What is an Encumbrance Certificate in Ladakh and why do I need one?
It is the official record of every registered transaction on a property. It tells you if a loan or legal claim exists. In Ladakh, where older records are not online, this document is the only reliable check before buying land.
Can I get an Encumbrance Certificate for Ladakh property online?
Full online EC service is not available yet. Check landrecords.ladakh.gov.in first. If the option is missing for your district, go to the Sub-Registrar Office in Leh or Kargil and apply offline with Form 22.
What is the difference between Form 15 and Form 16 in an EC?
Form 15 lists every registered transaction found in the search period: sales, mortgages, gifts, court orders. Form 16 means nothing was found. Form 16 is the cleaner outcome, but only if the search covered 30 years.
How many years should the EC cover for a Ladakh land purchase?
30 years. A 13-year search is the bank minimum but misses older mortgages and disputed transfers. Write 30 years on Form 22 yourself. Do not let anyone talk you into a shorter period.
What documents do I need to apply for an EC in Ladakh?
Carry your Aadhaar or passport, a copy of the title deed, the property's Khasra number, and village and tehsil details. The SRO may also ask for a non-judicial stamp paper. Confirm at the counter when you arrive.
What is a Nil Encumbrance Certificate?
It is Form 16, issued when the SRO finds no registered transactions during the search period. It means no sale, mortgage, or legal claim was recorded for those years. This is the result a buyer wants to see.
Does a bank ask for an EC before approving a loan in Ladakh?
Yes, every time. Most banks want 13 years at minimum. For rural and agricultural plots, many ask for 30 years. Get this document early. A missing EC is one of the most common reasons loan files get stuck.
How long does it take to get an EC from the Ladakh Sub-Registrar Office?
Between 7 and 15 working days from the date you submit. Keep your acknowledgement slip after applying. You will need it to follow up and collect the certificate when it is ready.

__________________________________________________

_WORK ITEM_
According to the Ladakh encumbrance certificate FAQ, how many working days does it take to get an EC from the Sub-Registrar Office? Rely only on the text when answering.

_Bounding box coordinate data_
__________________________________________________

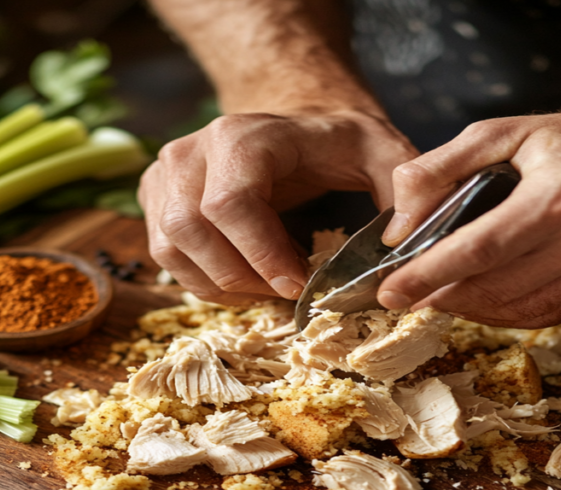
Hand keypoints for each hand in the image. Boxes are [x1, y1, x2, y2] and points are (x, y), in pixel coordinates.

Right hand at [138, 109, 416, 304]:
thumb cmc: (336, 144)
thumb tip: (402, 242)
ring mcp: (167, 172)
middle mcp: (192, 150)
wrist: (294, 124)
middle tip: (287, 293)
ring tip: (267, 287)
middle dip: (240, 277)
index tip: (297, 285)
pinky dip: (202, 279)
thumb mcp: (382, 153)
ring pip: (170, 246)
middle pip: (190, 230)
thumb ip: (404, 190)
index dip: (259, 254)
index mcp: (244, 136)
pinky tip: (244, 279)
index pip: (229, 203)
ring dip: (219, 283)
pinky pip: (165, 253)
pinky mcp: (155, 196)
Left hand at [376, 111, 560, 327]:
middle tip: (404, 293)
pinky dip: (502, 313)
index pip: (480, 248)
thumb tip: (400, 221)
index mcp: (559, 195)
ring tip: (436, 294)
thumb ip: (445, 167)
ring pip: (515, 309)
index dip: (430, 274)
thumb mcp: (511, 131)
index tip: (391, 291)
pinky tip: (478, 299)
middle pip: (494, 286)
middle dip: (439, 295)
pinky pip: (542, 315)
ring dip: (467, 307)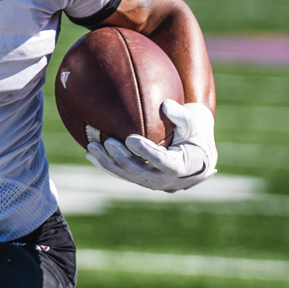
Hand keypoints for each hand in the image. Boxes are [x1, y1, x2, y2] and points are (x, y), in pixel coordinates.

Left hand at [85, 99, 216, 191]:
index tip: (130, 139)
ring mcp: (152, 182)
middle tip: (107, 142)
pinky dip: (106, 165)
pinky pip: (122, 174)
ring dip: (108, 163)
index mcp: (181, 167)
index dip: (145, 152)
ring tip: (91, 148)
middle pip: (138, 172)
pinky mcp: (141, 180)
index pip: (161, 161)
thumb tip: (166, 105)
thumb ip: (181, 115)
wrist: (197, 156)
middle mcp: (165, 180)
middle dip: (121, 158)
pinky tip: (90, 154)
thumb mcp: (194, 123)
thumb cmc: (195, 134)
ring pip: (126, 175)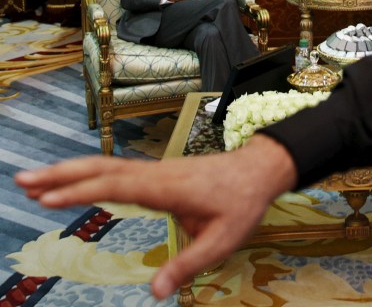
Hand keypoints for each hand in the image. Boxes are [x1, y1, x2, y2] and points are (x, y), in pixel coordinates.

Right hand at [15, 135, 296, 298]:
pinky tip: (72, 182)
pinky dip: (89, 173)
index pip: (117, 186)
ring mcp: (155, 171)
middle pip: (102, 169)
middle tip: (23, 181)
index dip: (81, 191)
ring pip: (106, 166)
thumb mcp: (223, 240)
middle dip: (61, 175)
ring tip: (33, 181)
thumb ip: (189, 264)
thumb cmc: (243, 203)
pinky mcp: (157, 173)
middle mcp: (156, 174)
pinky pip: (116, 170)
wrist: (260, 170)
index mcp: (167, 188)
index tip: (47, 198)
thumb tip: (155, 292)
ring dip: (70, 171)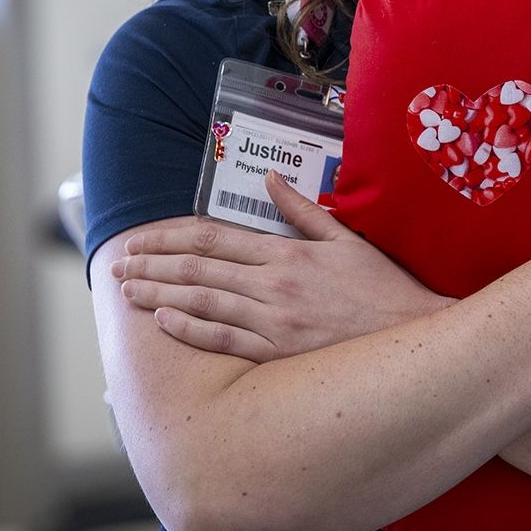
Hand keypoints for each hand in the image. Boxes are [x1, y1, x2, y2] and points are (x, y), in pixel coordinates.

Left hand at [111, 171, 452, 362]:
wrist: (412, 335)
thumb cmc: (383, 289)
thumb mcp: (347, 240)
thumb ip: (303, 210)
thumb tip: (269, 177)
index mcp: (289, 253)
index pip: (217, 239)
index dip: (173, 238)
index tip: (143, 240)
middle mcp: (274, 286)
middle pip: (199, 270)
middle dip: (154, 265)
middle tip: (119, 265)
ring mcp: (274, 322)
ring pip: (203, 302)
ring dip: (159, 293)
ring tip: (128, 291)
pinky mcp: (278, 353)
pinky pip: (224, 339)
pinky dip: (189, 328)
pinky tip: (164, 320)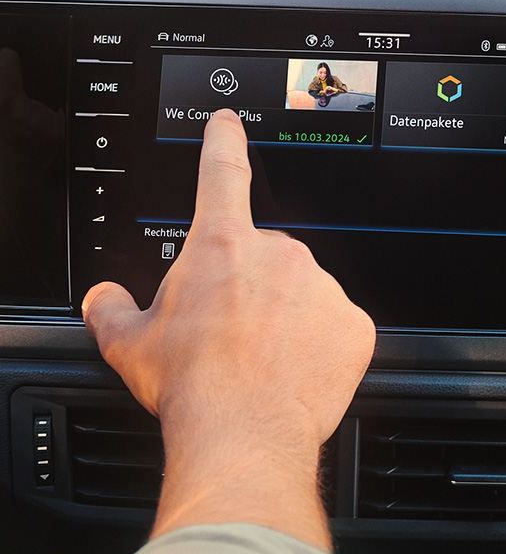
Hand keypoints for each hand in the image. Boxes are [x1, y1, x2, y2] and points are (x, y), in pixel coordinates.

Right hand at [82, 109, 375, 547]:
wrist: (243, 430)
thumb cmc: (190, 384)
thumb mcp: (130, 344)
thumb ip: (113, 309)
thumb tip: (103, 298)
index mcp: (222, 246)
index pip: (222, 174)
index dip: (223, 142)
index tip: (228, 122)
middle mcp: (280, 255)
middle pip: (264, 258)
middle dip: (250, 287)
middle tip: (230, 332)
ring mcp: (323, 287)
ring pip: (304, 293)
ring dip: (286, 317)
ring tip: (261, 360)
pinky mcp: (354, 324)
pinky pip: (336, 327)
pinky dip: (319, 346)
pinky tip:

__________________________________________________

_TASK OUTPUT_
Between 7 and 15 working days from the date you submit.